Re: performance of CAS impacted by use of ThreadLocal
On Aug 28, 2019, at 2:17 PM, 'Timur Evdokimov' via CAS Developer <[hidden email]> wrote:
Just want to share some recent observations.
We did some profiling of CAS (mostly around OIDC) and it turned out that ClientInfoThreadLocalFilter alone is responsible for substantial latency.
(profiling done using OpenJDK 11.0.2 on MacOS).
ClientInfoThreadLocalFilter, as one may guess by its name, uses ThreadLocal to store user data which is used down the line in some places.
Thanks for the analysis. Very interesting. Is there data you can possibly share, in form of a blog post  perhaps at https://apereo.github.io ?

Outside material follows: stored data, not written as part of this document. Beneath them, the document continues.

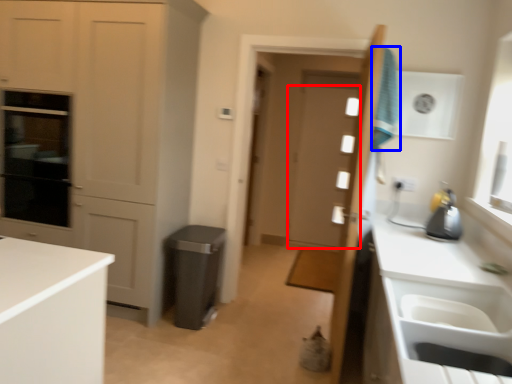
Question: Which point is closer to the camera, door (highlighted by a red box) or laundry (highlighted by a blue box)?

Choices:
 (A) door
 (B) laundry

Answer: (B)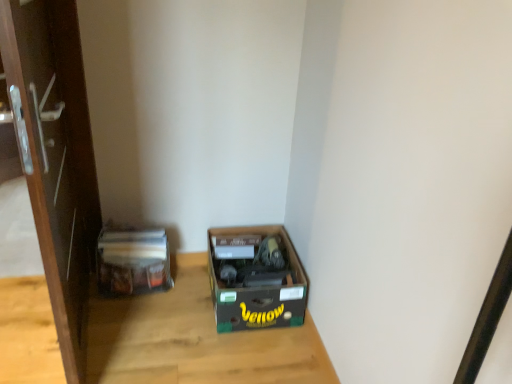
Describe the element at coordinates (194, 339) in the screenshot. The height and width of the screenshot is (384, 512). I see `wooden table at center` at that location.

This filter was removed (in a rather hacky way, by removing cas-server-core-audit-*.jar and **/cas-server-core-events-*.jar from WAR.
It worked wonderfully, the overall CAS endpoint latency dropped more than 2 times.
You shouldn’t have to remove the JARs (the event stuff is removed by default anyway). IIRC, there are specific “.enabled=false” properties (assuming you’re running 6.1 RC5) that let you disable eventing and auditing altogether without having to mess around with exclusion rules.
There are few places where ClientInfo is needed, namely in audit logging and to inject client IP in TGC cookie.
We can continue using CAS with that hack, without the fix, as CAS audit doesn't really fit our model and we don't need IP-bound cookies wither.
But one could just pass ClientInfo down the call stack, explicitly, without resorting to ThreadLocal (inherently unsafe and slow technique that shouldn't be used at all).
I wonder 1) if this is a known issue, and 2) if there are some plans to deal with that.
This will likely require not only API changes, but there will need to be a way for components to locate the ClientInfo which may not be part of the call stack or have access to the required objects to build ClientInfo on their own. It would be a very tricky change to execute, but nothing a WIP PR wouldn’t be able to explore. I can’t remember if this ever discussed at all, but nonetheless, most performance improvements/problems are rather unique and load-specific and just because it hasn’t happened yet, it doesn’t mean it’s not there.